Cada um dos nossos antepassados que se destacaram recebeu um “apelido”, que descreve a área em que ele se destacou. Por exemplo, nossos patriarcas são chamados de “Avinu” (nosso pai), pois deles herdamos a nossa “genética espiritual”. Moshé é chamado de “Rabeinu” (nosso mestre), pois dele recebemos a Torá. Yossef é chamado de “Tzadik” (Justo). Por que? Pois ele era um homem extremamente rico, poderoso e bonito. Tinha o Egito inteiro aos seus pés, a ponto das mulheres egípcias subirem nos muros da cidade para vê-lo passar, e mesmo assim ele teve autocontrole e nunca se corrompeu. Porém, seu maior teste aconteceu quando ele ainda era um simples escravo do Potifar, um dos ministros do Faraó. A esposa de Potifar, encantada com a beleza de Yossef, por diversas vezes tentou seduzi-lo, mas Yossef conseguiu resistir. O teste foi extremamente difícil, pois ela era uma mulher muito atraente e persistente, e causava tentações diárias a Yossef.
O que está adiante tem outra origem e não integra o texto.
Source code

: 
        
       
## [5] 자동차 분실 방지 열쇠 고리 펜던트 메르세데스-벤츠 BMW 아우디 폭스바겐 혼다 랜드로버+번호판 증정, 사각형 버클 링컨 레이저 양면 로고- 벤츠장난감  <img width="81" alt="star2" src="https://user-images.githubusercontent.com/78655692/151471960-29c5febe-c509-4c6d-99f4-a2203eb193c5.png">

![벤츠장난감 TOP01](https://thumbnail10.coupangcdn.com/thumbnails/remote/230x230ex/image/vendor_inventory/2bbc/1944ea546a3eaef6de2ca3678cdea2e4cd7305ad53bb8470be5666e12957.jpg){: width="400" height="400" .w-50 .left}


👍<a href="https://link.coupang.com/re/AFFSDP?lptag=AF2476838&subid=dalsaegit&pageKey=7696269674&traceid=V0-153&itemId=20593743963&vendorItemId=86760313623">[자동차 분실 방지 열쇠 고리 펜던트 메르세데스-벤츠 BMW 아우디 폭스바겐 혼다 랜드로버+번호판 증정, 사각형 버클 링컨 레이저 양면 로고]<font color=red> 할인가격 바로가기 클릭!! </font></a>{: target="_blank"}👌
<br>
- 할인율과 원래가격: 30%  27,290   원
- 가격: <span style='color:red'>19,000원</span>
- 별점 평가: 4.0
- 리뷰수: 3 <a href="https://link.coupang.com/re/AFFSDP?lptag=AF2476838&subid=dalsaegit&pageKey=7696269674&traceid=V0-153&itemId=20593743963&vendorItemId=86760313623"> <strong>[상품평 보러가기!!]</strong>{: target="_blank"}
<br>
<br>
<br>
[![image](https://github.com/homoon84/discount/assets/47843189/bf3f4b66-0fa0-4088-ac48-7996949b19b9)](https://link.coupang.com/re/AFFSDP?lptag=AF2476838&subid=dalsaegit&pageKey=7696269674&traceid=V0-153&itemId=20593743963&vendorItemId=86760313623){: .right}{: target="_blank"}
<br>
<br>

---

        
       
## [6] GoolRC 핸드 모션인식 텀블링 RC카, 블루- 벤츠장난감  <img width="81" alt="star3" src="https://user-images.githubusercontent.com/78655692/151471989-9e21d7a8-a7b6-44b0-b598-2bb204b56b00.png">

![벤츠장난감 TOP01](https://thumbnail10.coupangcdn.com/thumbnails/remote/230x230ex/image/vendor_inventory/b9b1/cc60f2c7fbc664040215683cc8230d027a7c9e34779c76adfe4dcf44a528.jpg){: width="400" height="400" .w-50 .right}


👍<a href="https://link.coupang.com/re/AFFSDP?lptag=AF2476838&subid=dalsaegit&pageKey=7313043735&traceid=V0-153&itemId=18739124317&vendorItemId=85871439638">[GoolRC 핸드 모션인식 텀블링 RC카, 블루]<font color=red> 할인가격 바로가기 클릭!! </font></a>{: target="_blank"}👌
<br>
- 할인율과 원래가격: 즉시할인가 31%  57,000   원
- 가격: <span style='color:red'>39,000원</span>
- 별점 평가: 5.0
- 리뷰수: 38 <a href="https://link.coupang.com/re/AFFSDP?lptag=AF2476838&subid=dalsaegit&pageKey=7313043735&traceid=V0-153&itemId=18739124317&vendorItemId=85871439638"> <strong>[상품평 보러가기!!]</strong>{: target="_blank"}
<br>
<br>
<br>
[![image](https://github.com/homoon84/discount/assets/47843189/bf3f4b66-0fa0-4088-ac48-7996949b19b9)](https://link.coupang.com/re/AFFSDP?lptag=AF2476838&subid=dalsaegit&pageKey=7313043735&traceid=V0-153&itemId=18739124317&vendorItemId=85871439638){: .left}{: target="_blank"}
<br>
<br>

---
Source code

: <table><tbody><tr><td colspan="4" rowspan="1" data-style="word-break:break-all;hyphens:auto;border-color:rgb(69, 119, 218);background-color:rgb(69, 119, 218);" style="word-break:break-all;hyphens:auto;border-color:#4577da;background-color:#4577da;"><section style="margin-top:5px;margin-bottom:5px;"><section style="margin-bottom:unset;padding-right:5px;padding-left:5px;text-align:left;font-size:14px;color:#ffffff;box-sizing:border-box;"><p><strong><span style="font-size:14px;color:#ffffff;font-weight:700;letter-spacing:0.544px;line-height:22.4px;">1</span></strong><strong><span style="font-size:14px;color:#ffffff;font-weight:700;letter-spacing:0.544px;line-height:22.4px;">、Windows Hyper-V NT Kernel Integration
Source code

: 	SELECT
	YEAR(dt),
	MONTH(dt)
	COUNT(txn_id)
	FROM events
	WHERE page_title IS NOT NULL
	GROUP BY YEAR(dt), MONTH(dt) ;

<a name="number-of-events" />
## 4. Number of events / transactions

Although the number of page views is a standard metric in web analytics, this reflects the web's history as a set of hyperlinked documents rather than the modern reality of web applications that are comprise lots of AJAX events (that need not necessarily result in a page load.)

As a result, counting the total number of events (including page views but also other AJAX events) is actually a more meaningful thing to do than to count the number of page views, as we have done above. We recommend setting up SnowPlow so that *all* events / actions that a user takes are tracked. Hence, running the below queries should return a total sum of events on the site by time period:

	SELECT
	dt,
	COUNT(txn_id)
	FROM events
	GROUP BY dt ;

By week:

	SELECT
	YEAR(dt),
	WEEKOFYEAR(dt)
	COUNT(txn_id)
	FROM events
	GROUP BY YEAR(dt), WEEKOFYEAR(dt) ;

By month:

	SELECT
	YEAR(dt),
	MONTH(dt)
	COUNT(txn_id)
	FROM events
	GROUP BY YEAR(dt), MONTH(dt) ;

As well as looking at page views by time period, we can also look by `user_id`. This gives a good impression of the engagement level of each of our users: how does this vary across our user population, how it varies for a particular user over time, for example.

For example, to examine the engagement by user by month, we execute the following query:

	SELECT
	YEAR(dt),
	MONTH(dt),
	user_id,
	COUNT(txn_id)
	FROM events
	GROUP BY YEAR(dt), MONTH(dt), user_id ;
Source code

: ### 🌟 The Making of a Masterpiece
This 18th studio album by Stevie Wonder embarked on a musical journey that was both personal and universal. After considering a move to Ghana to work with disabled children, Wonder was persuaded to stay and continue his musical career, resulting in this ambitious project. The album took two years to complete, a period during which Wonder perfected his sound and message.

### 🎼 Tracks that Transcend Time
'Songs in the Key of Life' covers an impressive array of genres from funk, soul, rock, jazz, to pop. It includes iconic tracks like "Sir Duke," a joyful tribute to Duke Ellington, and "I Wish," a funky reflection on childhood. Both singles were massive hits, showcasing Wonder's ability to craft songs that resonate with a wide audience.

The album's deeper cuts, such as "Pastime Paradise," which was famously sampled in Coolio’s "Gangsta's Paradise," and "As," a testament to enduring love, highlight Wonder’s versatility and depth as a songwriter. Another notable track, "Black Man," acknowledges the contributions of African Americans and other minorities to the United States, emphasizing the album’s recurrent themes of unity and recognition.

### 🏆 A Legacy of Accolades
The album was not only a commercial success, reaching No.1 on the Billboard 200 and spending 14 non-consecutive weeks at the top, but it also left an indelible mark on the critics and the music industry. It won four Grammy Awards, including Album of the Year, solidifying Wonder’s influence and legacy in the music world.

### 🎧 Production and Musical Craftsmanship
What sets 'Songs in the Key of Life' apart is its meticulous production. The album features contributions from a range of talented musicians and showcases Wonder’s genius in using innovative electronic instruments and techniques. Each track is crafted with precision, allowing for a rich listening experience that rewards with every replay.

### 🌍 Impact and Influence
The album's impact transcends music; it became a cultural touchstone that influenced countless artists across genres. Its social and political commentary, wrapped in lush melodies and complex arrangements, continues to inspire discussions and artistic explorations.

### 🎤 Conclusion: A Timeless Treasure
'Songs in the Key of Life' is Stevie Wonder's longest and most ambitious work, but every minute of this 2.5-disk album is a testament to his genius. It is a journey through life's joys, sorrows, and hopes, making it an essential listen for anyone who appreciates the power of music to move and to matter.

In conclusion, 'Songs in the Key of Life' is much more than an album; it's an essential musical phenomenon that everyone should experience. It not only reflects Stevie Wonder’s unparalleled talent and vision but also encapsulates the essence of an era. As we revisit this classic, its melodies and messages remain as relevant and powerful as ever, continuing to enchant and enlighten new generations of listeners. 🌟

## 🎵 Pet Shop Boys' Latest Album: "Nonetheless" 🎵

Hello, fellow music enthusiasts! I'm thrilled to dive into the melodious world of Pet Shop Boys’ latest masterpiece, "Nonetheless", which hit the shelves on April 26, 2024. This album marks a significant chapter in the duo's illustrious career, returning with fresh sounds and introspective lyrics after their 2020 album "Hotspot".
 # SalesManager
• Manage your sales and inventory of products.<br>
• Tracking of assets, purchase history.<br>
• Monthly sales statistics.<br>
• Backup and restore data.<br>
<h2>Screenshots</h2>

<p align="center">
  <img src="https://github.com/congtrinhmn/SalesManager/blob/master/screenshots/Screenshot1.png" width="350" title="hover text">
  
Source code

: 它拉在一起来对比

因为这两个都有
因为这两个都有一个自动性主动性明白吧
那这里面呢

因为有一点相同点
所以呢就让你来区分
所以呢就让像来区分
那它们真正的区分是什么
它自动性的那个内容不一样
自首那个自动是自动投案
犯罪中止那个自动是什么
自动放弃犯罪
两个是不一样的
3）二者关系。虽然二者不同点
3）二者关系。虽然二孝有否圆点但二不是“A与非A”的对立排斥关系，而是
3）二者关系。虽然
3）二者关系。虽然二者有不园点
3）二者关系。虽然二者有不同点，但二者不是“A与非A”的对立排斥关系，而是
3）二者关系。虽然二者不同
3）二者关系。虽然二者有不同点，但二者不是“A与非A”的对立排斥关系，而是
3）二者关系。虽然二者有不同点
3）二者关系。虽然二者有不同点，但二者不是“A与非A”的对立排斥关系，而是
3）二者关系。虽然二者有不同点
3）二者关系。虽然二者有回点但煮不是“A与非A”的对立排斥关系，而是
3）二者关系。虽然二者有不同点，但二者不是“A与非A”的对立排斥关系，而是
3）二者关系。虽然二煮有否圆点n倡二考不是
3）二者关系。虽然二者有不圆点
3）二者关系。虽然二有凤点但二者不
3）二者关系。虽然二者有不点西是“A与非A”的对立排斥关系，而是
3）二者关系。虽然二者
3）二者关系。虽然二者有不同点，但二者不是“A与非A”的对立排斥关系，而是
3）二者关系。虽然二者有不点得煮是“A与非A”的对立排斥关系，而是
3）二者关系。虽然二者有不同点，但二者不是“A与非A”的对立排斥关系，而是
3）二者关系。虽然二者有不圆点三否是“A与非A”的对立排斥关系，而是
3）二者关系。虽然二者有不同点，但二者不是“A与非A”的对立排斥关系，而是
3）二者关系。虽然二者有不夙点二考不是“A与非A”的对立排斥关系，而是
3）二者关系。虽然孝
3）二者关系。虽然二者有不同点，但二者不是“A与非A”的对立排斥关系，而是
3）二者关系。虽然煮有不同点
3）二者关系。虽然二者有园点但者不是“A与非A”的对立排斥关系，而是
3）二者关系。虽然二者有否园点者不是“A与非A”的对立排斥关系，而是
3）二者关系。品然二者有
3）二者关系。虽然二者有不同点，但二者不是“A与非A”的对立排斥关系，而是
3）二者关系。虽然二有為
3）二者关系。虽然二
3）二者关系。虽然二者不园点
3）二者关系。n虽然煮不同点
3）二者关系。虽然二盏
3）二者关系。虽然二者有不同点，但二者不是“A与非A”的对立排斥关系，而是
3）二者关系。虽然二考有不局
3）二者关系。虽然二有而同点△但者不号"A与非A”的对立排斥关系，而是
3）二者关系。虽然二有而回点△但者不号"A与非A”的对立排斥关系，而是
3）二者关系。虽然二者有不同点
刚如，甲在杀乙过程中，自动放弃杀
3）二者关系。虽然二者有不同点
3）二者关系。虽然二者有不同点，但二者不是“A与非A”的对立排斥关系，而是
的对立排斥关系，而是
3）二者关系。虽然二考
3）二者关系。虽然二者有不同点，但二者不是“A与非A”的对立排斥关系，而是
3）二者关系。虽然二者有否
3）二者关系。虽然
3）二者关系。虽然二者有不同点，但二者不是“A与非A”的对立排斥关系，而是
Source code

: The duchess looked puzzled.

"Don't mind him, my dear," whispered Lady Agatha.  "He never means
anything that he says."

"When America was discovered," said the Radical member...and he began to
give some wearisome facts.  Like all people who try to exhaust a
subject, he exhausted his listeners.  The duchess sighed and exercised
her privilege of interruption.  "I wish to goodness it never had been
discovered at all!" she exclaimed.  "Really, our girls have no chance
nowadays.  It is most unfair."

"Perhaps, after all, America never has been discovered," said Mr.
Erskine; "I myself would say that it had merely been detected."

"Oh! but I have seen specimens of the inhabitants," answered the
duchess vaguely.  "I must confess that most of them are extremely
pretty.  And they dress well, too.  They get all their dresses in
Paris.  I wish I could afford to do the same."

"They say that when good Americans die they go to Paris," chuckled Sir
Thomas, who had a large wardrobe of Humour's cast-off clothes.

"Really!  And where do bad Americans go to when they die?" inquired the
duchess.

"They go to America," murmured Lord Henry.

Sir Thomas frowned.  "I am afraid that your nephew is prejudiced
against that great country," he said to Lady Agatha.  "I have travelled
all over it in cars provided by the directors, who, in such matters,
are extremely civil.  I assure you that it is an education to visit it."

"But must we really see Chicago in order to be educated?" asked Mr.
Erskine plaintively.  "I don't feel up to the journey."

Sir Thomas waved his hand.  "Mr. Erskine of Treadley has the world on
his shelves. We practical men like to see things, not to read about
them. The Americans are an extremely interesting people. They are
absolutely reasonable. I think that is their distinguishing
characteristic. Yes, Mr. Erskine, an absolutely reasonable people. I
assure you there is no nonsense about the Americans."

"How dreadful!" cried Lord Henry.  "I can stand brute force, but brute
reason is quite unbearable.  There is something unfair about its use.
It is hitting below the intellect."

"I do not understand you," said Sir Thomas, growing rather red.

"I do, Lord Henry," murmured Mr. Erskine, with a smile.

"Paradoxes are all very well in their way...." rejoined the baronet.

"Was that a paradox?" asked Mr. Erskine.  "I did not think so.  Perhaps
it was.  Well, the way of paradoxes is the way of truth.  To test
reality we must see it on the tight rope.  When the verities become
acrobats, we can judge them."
Um dia ela perdeu a paciência com as constantes recusas de Yossef e agarrou-o pela roupa. Yossef sabia que era mais forte que ela e que poderia facilmente lutar e se soltar, mas teve medo de ser vencido pelo seu Yetzer Hará (má inclinação) se continuasse perto dela por mais alguns instantes. Ele preferiu deixar seu casaco nas mãos dela e fugir da tentação, apesar de saber das possíveis consequências do seu ato. E como ele temia, aquele casaco foi usado como prova da culpa de Yossef em uma falsa acusação feita pela esposa do Potifar contra ele, o que lhe custou 12 anos na prisão.
 
É por isso que o Midrash disse que o mar fugiu quando viu o caixão de Yossef. Da mesma forma que Yossef fugiu da transgressão, de forma heroica, vencendo seus próprios desejos para cumprir a vontade de D'us, assim também o mar “fugiu”, isto é, se rendeu diante de Yossef HaTzadik e abriu suas águas. Quando uma pessoa passa por testes difíceis e consegue vencer, ela se eleva a um nível acima até mesmo dos anjos. Diante da grandeza de Yossef, o mar entendeu que não podia ir contra a vontade dos Tzadikim, que passam por testes e conseguem vencê-los.
 
A Festa de Pessach é chamada de “Zman Cheruteinu” (A época da nossa liberdade). Não apenas a liberdade física da saída do Egito, mas também a liberdade espiritual. A palavra “Egito”, em hebraico, é “Mitzraim”, e vem da mesma raiz de “Metzarim”, que significa “limitações”. Sair do Egito significou sair de tudo o que nos limita e nos prende às regras do mundo material. Através das Mitzvót, que nos ajudam a desenvolver nosso autocontrole, podemos nos elevar acima dos anjos e controlar até mesmo as forças da natureza.
 
Passamos na vida por muitos testes difíceis. Há duas maneiras de reagir às dificuldades: podemos reclamar da vida e questionar D'us, ou podemos entender que cada teste é uma oportunidade de crescimento. Com cada teste podemos nos elevar e nos libertar dos desejos e vontades que nos aprisionam. Os anjos e o restante de toda a criação fazem a vontade de D'us, mas eles não têm livre arbítrio e não passam por testes. Quando passamos por testes e vencemos, nos elevamos acima de todas as criaturas, inclusive dos anjos. O mundo é sustentado pelos Tzadikim, que conseguem deixar de lado suas vontades e desejos para cumprir a vontade de D'us, mesmo quando é difícil e os desejos parecem ser tentadores.